ACTIVITY: Arrange the lines below as a two-column CSV with the columns "text" and "answer", one row per line. Put each value in its own quoted field and replace any line breaks with spaces.

- - - -

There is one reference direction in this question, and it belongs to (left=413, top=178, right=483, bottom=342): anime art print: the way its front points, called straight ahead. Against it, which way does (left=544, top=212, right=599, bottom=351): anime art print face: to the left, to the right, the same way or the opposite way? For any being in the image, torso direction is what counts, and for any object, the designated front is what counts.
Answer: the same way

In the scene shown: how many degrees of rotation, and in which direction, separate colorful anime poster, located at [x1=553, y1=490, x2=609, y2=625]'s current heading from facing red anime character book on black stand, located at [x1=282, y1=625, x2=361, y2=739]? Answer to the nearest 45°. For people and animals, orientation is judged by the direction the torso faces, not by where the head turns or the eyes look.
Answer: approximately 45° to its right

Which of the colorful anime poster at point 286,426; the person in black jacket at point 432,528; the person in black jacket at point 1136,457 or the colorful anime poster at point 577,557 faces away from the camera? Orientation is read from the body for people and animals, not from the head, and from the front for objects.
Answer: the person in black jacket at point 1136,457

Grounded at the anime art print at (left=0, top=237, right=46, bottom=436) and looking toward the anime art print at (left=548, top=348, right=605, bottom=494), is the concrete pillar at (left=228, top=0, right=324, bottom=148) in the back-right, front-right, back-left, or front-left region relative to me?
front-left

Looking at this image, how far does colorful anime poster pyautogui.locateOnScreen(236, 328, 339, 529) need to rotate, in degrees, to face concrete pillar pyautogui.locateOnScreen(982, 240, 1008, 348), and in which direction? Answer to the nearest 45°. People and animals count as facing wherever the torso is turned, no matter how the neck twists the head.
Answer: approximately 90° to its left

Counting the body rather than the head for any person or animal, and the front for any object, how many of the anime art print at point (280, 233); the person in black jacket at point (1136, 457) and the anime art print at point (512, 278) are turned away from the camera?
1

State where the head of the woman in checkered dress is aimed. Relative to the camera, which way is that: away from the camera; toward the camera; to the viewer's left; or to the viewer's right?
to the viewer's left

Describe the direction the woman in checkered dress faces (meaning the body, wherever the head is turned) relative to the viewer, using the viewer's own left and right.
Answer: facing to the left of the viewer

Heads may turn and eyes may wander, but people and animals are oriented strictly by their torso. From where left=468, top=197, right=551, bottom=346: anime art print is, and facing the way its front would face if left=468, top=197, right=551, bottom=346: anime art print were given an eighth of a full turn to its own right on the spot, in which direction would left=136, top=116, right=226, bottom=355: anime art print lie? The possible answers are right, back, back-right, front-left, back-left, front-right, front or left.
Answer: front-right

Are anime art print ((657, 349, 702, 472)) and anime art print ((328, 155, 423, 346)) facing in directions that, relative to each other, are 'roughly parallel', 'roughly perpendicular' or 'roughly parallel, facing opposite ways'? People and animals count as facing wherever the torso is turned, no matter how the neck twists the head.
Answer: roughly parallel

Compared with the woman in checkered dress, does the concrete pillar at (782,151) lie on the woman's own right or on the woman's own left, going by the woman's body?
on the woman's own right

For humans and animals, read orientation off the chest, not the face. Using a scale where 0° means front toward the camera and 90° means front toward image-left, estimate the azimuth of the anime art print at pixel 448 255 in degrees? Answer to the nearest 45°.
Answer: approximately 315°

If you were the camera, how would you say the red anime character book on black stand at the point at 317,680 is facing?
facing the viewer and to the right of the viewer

- - - -

SOLUTION TO THE PROBLEM:
text,answer
"There is one reference direction in this question, and it belongs to (left=413, top=178, right=483, bottom=342): anime art print: the way its front points, called straight ahead. Against it, which way does (left=544, top=212, right=599, bottom=351): anime art print face: to the left, to the right, the same way or the opposite way? For any being in the image, torso direction is what counts, and for any object, the designated front is what counts. Answer:","the same way"
"In the scene shown: how many degrees of rotation, and in which direction, separate colorful anime poster, located at [x1=553, y1=490, x2=609, y2=625]'s current heading from facing red anime character book on black stand, located at [x1=282, y1=625, x2=361, y2=739]? Answer to the nearest 45°. For people and animals, orientation is judged by the direction the torso faces, not by where the head turns or the eyes look. Answer:","approximately 45° to its right"
"Which of the colorful anime poster at point 286,426; the person in black jacket at point 432,528; the person in black jacket at point 1136,457 or the colorful anime poster at point 577,557 faces away from the camera? Orientation is read from the body for people and animals, not from the head, and from the front for objects. Answer:","the person in black jacket at point 1136,457"
"Grounded at the anime art print at (left=0, top=237, right=46, bottom=436) and looking toward the anime art print at (left=548, top=348, right=605, bottom=494), is the concrete pillar at (left=228, top=0, right=324, bottom=148) in the back-right, front-right, back-left, or front-left region relative to me?","front-left"
"Looking at this image, how far does colorful anime poster pyautogui.locateOnScreen(236, 328, 339, 529) need to rotate, in degrees, to face concrete pillar pyautogui.locateOnScreen(982, 240, 1008, 348), and in which direction? Answer to the nearest 45°. People and animals count as facing wherever the torso is turned, no matter how the neck twists the head. Answer:","approximately 90° to its left"
"Counting the body rather than the head for any person or animal, and the front for any object, how many of the anime art print at point (280, 233); the person in black jacket at point (1136, 457) and the anime art print at point (512, 278) are turned away from the camera?","1"
"State where the head of the woman in checkered dress is aimed. Relative to the camera, which way is that: away from the camera; toward the camera; to the viewer's left; or to the viewer's right?","to the viewer's left"
"Describe the direction the woman in checkered dress faces (meaning the body, wherever the head is turned) relative to the viewer, using the viewer's own left and right. Answer:","facing to the left of the viewer"
"Heads may turn and eyes may wander, but people and animals are oriented strictly by their torso. From where left=468, top=197, right=551, bottom=346: anime art print is, and facing the way its front would face if left=468, top=197, right=551, bottom=346: anime art print were given an eighth of a full turn to its own right on the spot, in which direction would left=136, top=116, right=226, bottom=355: anime art print lie? The possible answers are right, back, back-right, front-left, back-left, front-right, front or left. Answer:","front-right"
"Are anime art print ((657, 349, 702, 472)) and anime art print ((328, 155, 423, 346)) facing in directions that, relative to each other, are 'roughly parallel', 'roughly perpendicular' or 'roughly parallel, facing opposite ways'? People and animals count as facing wherever the torso is turned, no matter how the neck twists the head. Answer:","roughly parallel"
"Compared with the woman in checkered dress, does the concrete pillar at (782,151) lie on the woman's own right or on the woman's own left, going by the woman's body?","on the woman's own right"
"For humans and animals, read orientation off the chest, not the face. Using a scale where 0° means front toward the camera and 90° means front toward image-left, estimate the azimuth of the anime art print at pixel 448 255 in degrees? Answer to the nearest 45°. Answer:","approximately 315°"
"If you were the camera, how would you say the red anime character book on black stand at the point at 317,680 is facing?","facing the viewer and to the right of the viewer"